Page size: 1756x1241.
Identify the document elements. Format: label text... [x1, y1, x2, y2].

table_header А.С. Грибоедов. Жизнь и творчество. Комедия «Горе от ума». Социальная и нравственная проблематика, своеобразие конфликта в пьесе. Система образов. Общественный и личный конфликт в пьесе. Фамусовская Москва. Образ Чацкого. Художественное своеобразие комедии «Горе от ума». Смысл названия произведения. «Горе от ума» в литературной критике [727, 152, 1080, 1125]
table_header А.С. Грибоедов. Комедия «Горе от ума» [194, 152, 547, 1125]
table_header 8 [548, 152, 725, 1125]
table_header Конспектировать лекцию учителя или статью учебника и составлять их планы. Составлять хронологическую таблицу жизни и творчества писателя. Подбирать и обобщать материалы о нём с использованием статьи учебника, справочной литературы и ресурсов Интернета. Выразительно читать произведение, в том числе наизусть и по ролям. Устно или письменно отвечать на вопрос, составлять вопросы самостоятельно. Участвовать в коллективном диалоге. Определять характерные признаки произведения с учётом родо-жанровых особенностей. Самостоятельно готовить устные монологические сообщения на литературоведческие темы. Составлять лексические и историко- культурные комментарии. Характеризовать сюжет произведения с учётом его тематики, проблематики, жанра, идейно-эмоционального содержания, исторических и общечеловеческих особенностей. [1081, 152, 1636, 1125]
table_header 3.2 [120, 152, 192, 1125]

* * *

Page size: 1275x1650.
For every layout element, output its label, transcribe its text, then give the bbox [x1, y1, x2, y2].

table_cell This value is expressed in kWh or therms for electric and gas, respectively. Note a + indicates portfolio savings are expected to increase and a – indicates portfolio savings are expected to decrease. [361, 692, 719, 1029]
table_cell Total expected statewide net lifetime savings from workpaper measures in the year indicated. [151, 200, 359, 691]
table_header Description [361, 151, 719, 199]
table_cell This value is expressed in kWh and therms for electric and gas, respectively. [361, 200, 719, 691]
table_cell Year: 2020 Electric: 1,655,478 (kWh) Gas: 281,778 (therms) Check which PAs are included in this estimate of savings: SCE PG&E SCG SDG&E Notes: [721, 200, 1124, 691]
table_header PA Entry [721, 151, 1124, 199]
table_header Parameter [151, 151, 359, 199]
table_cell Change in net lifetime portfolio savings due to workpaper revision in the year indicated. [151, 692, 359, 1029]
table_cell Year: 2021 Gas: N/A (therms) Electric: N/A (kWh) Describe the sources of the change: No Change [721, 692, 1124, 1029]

** WHAT YOU WILL DO **
Check each line of the data above for the string "Page", and copy the ones that have it.

** EXERCISE SOLUTION **
Page size: 1756x1241.
Page size: 1275x1650.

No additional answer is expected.